Background: Changes in regulatory standards that restrict use of identifiable health information can reduce patient recruitment to clinical trials and increase recruitment costs.

Purpose: To compare subject accrual rates and costs of three recruitment strategies that comply with new regulatory standards within the context of a clinical trial evaluating the impact of shared decision-making on colorectal cancer screening adherence.

Methods: Sequential cohorts of English-speaking, average-risk patients due for colorectal cancer screening were allocated to one of three recruitment strategies: (1) a provider-initiated electronic 'opt-in' referral (Click) method; (2) a provider-mediated 'opt-in' referral letter (Letter) method; and (3) an investigator-initiated direct contact 'opt-out' (Call) method.
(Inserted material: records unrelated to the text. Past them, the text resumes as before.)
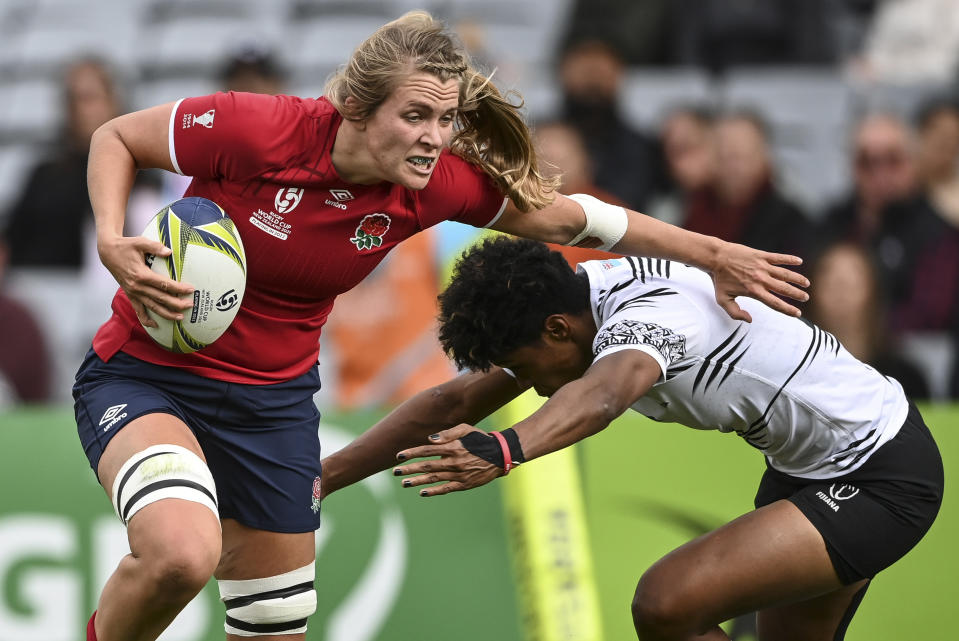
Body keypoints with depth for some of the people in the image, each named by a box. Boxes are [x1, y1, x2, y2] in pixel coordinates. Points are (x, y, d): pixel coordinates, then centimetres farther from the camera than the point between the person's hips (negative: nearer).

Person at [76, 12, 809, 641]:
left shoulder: (436, 185, -13)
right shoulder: (259, 130, -26)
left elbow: (567, 216, 2)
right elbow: (116, 137, -10)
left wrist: (712, 254, 6)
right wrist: (112, 244, -27)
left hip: (275, 397, 5)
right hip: (145, 375, -5)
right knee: (182, 552, -34)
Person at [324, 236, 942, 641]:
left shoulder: (647, 316, -30)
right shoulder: (560, 306, -2)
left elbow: (601, 395, -53)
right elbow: (455, 403, 3)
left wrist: (505, 450, -71)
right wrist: (325, 476, -1)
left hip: (880, 480, -10)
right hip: (807, 467, 11)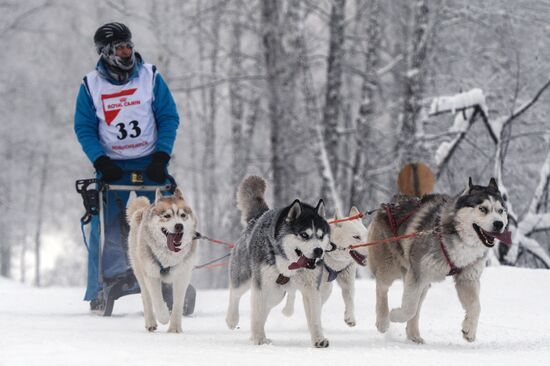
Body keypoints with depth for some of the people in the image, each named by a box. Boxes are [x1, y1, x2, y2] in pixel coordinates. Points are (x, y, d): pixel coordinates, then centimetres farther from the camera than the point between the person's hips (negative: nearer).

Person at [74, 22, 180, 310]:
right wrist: (100, 161, -12)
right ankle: (100, 292, 3)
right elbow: (84, 129, 2)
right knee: (105, 227, -4)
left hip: (150, 163, 0)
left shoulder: (150, 77, 0)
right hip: (112, 166, 0)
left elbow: (169, 118, 1)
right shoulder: (91, 85, 0)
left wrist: (161, 157, -9)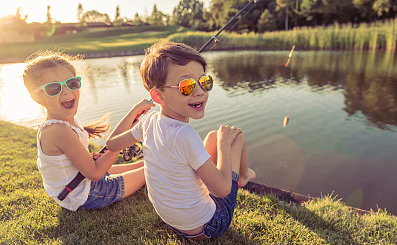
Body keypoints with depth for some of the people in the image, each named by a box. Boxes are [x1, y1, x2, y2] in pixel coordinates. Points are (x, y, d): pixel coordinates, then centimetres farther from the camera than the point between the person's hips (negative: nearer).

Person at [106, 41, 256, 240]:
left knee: (214, 136, 16)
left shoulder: (149, 121, -11)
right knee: (237, 135, 2)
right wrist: (224, 142, -14)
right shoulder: (184, 136, -35)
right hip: (206, 228, -7)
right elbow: (223, 189, -26)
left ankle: (242, 175, 47)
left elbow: (111, 143, 6)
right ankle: (243, 176, 36)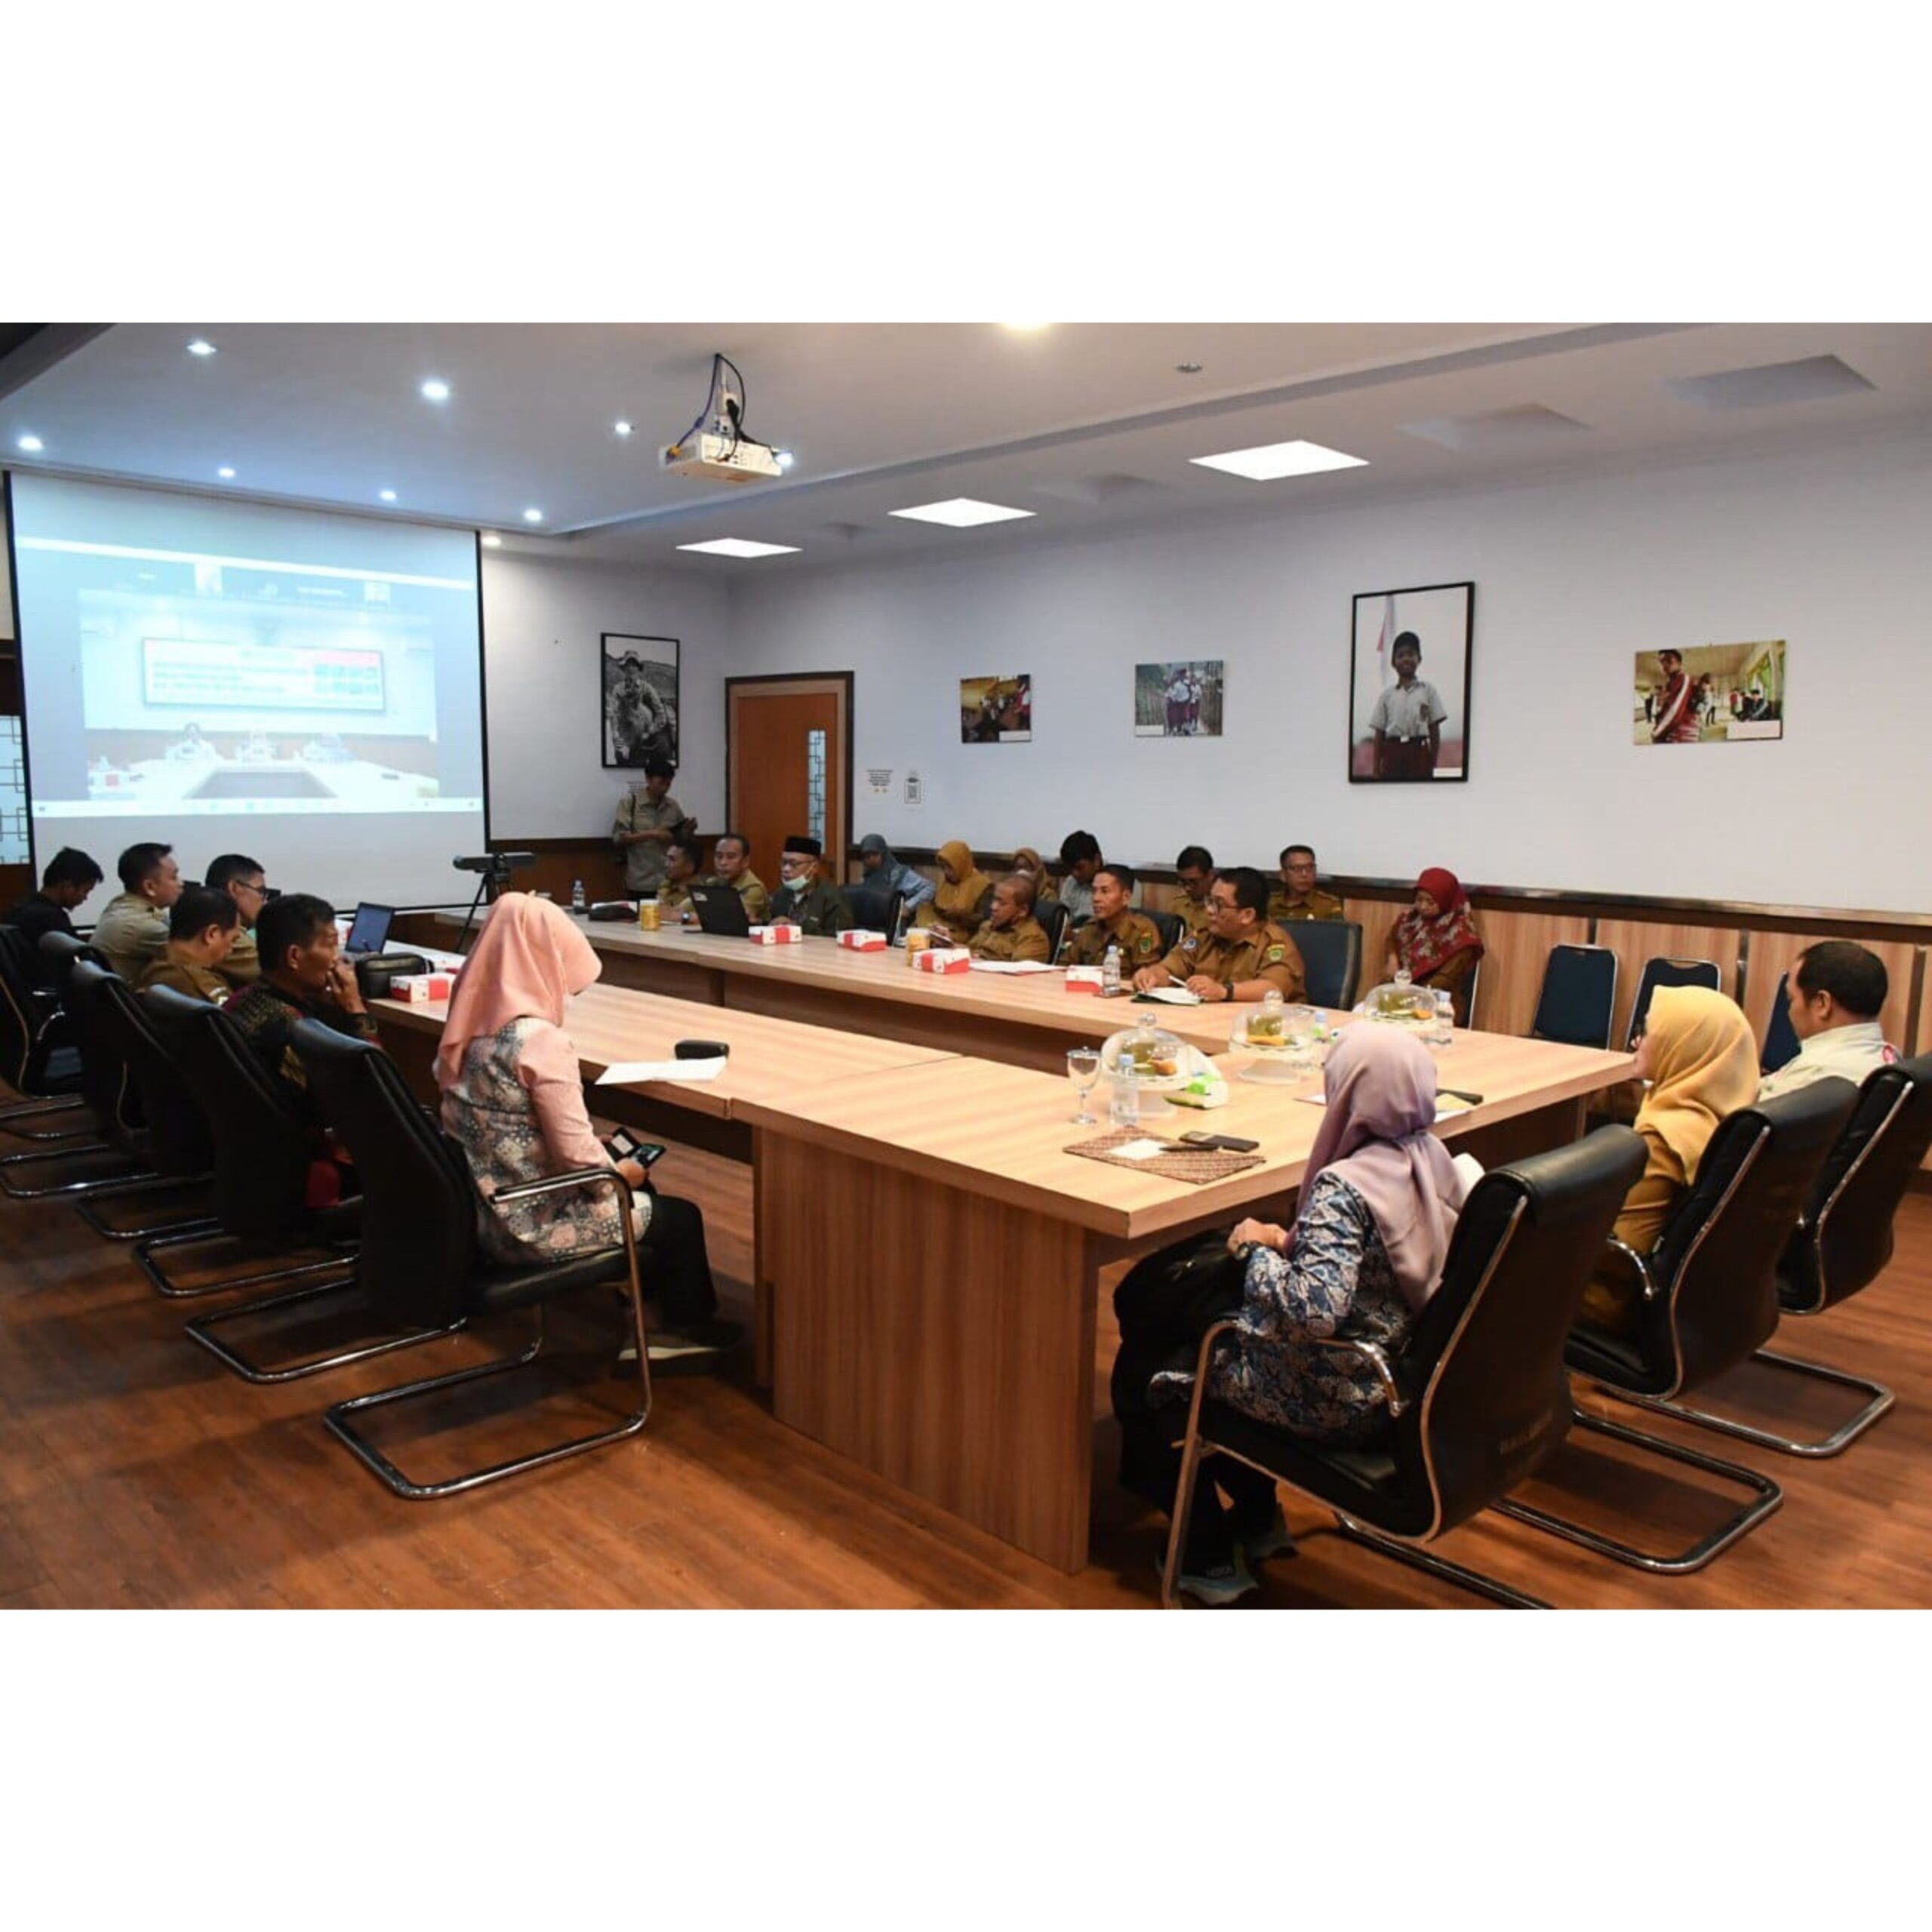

Results: During distinct 6-month recruitment periods between March 2005 and April 2006, 100 potential subjects were identified using the Click method, 847 by the Letter method, and 758 by the Call method. After excluding ineligible prescreened patients, accrual rates were higher for the Call method (188 of 531 [35.4%]) than either the Click (12 of 72 [16.7%]; p = 0.002) or Letter (17 of 816 [2.1%]; p < 0.001) methods. The average cost per patient enrolled for the Call ($156) method was competitive with the Click ($129) and substantially lower than the Letter ($1967) methods; the Call method was least expensive if combined with automated patient identification ($99). Data extrapolation suggest it would take 2.4 years at an overall cost of $138,518 to recruit a target sample of 900 patients by the Call method, 40.5 years at $62,419 for the Click method and 27.9 years at $1,737,757 for the Letter method.

Limitations: The study was nonrandomized and findings may not be generalizable to other research settings.

Conclusion: The investigator-initiated direct contact 'opt-out' strategy is significantly more cost-effective and feasible than provider-initiated and provider-mediated 'opt-in' strategies for patient recruitment to clinical trials.